The second in the series, which covers South West Hertfordshire from 1939-1959, was launched last Thursday evening, fittingly at Watford Museum where, as I wrote last week, Andrew Lewis, helped me get my teeth into the first supplement, Watford at War, back in 1994.

That started a succession of decade supplements.

Once we had decided on the decade, I would collect the relevant files of the newspaper and take them home. You need tranquillity and an escape from the telephone to undertake research.

I would select a period, preferably when Watford did not have too many mid-week matches, and start the research. I found it more rewarding, attempting to complete this section of research within a set time, because that way you become immersed in the subject.

In fact I became so immersed, I discovered I had started writing street names from the locality as they did back some 70 years or more: Loates-lane, Rickmansworth-road etc.

The newspaper’s approach evolved over the years. Hard news would appear on certain pages; the comment pieces would give a clear indication of what was regarded as the big story of the week, and various regions, such as Rickmansworth and Chorleywood, would have individual sections in pages.

The format, as I say, evolved and often changed from decade to decade, so it would take the research of one year of files, to get acquainted with the approach and rhythm of coverage for that particular decade.

I would trawl through the files with a lap-top to hand. Each item that caught my eye, I would type in under different headings: transport, calamity, news, health, education etc. My note-taking would concentrate on the factual aspects, because I am blessed with a good memory and could easily recall the aura and ‘feel’ of individual items, after a period of intensive research into a decade.

The notes would serve as a trigger. Eventually I would find myself with ten years of notes, and, thanks to the advent of computers, I would cut and paste all the transport notes together and on through the chapters: health, sport, education etc.

There was also a fail-safe, in that at the end of each year or on occasions at the beginning of the next, the journalists from yesteryear would include a retrospect, which I would reach upon completing a year from the files.

That way I could check if all the major events were now registered in my lap-top. After completing the research into the files, I would print out the various notes under their chapter headings and take them home to check through. That would provide the basics.

Next stop would be the libraries. A look through the rival publication, the West Herts Post, to check if there had been any item or exclusive that had escaped my own newspaper.

Each decade threw up something different and these inevitably prompted visits to the Hertfordshire Record Office and telephone calls to the growing list of people “who were there at the time”. Then, tackling one chapter at a time, the whole decade took shape.

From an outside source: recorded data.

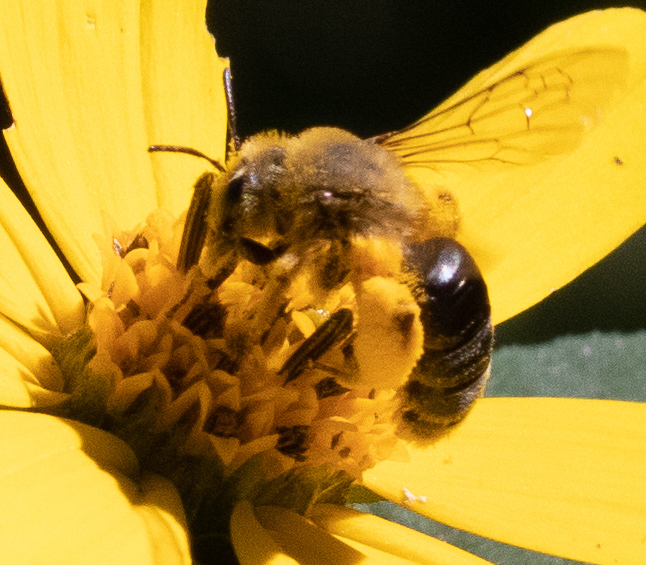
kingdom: Animalia
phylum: Arthropoda
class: Insecta
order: Hymenoptera
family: Andrenidae
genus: Andrena
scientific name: Andrena helianthi
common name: Sunflower mining bee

Inevitably I had more words in cryptic note form than could be published in the space allotted for the supplements, so I devised ways to include more facts, such as listing those things that were pulled down, practices that were abandoned and people of significance that had died, under the heading: “We said goodbye to...”

Then came the photographs, sourced with the help of Andrew Lewis and later Mary Forsyth, plus my own researches in the libraries of Chorleywood, Rickmansworth, Kings Langley, Bushey, Abbots Langley, Harefield, Hemel Hempstead and the County Record Office.

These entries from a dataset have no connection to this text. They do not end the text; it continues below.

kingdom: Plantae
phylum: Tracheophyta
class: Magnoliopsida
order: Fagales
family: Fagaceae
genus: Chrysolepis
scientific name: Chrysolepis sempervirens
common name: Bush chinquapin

I would then write the chapters, one at a time, knowing the amount of words to which each would be restricted. That all too familiar facet of a journalist’s discipline became easier as we moved on or about the century.

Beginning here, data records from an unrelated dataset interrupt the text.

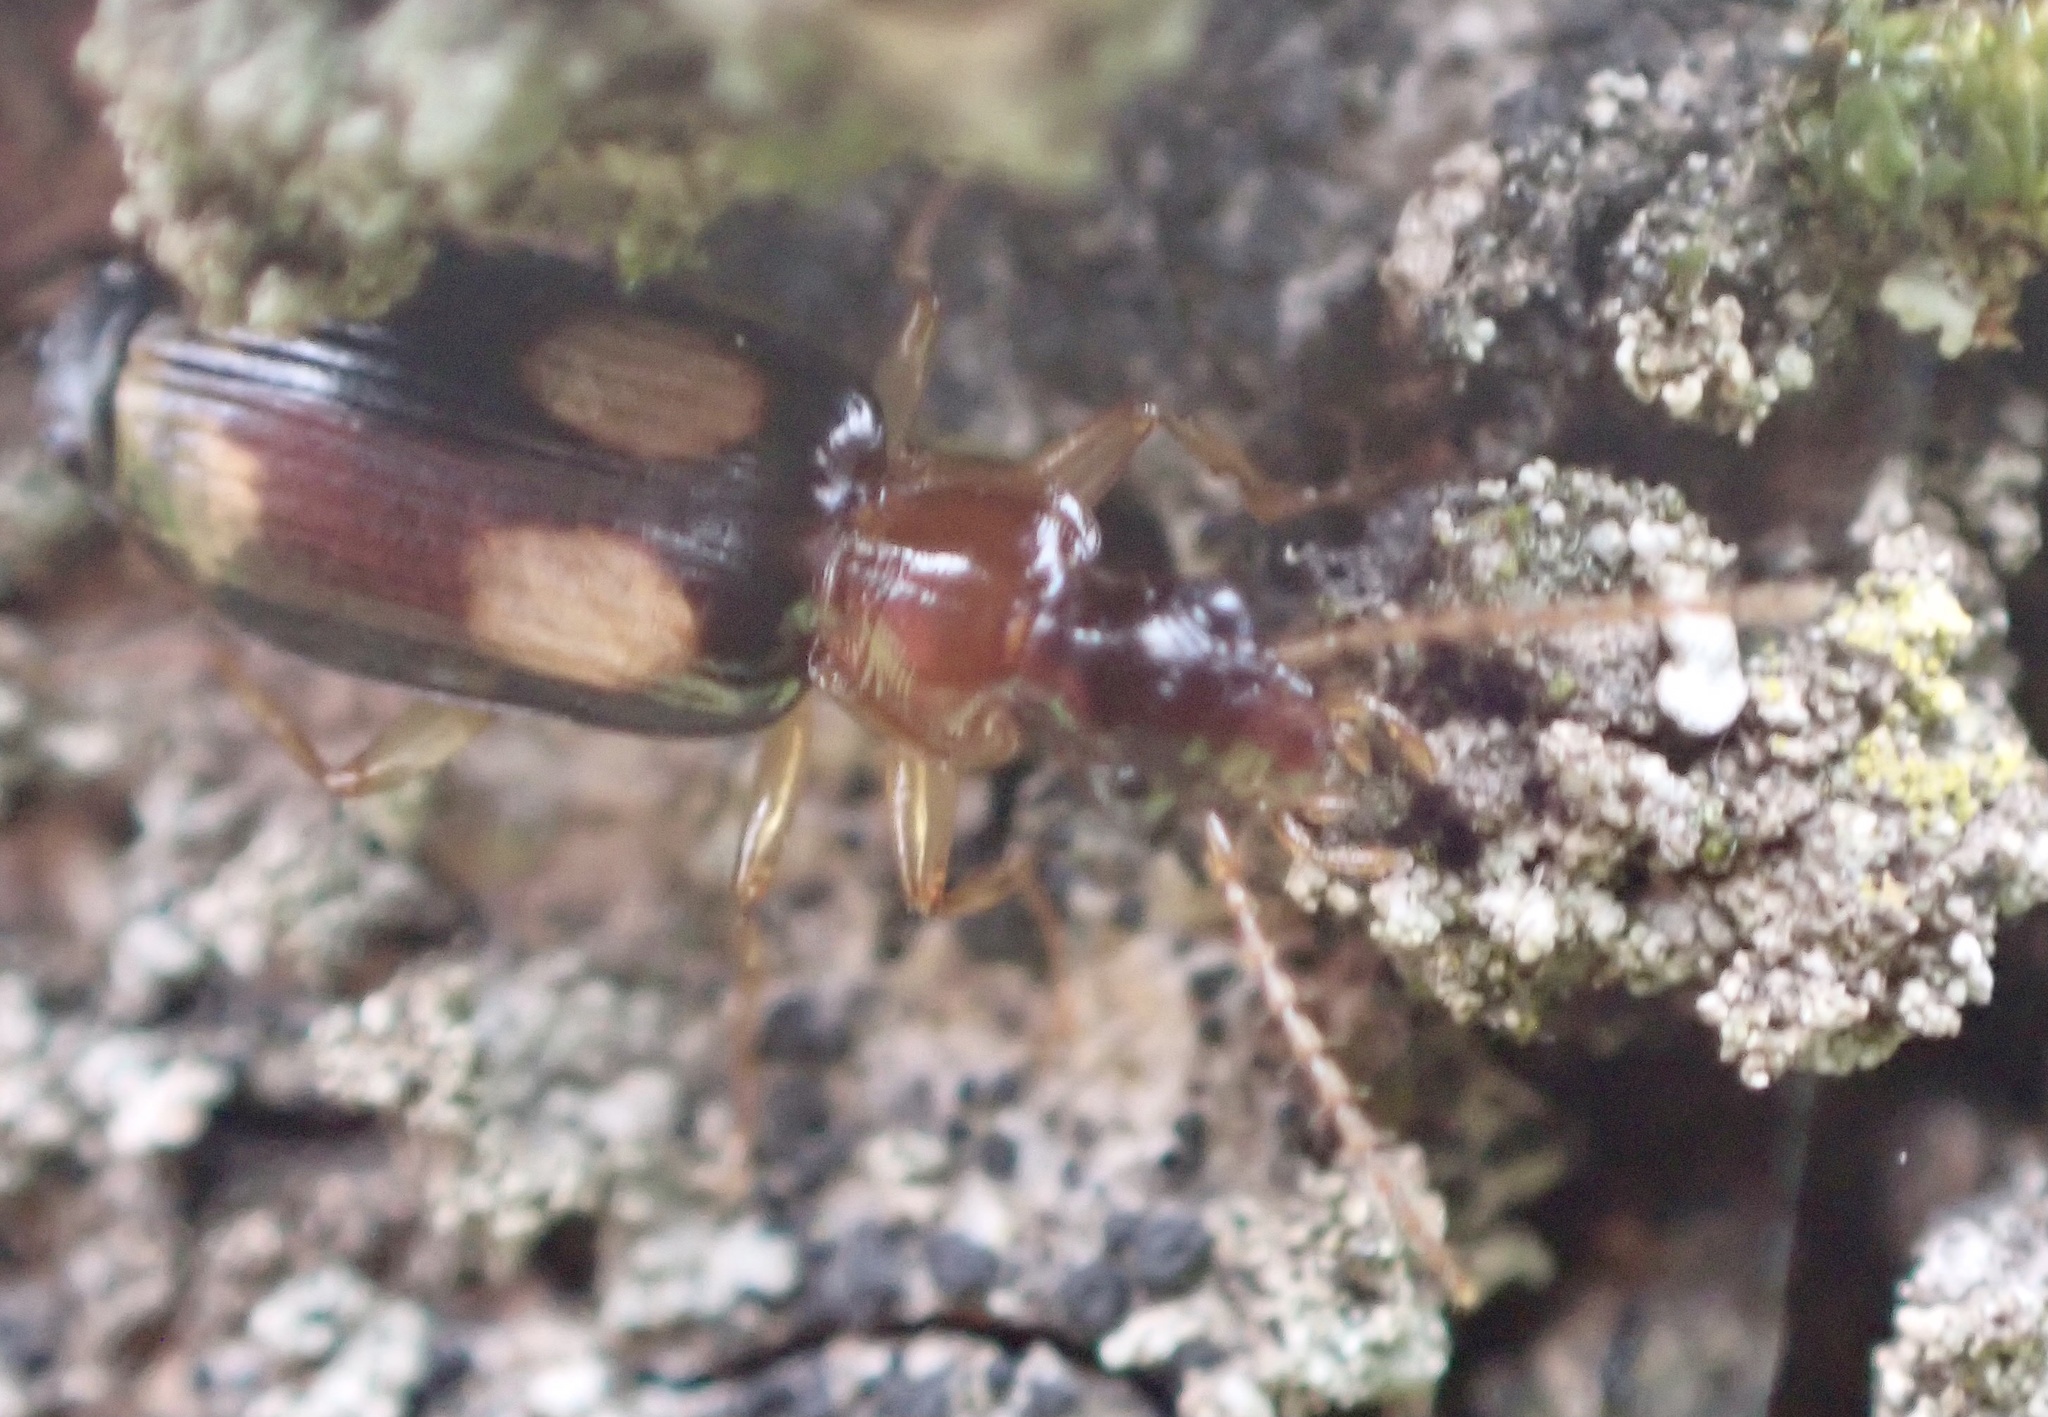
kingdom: Animalia
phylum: Arthropoda
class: Insecta
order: Coleoptera
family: Carabidae
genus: Dromius
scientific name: Dromius quadrimaculatus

A by-product of the experience was that it accelerated my passion for old photographs. Another was that I found myself being described as a local historian, an accolade I found discomfortingly pretentious.

However, looking at other books on the locality, I did concede I had joined the ranks of “gatherers of local history”, such as Bob Nunn, and there are a number of them, and hopefully we have all contributed in our own way to the recording of the locality’s yesteryear.

What I would acknowledge is that the series of books, of which we have now published two, are the most detailed recording of the events in and the evolvement of south west Herts, during the 20th Century, hitherto attempted. Details of the book, covering 1939-59, appear on this website.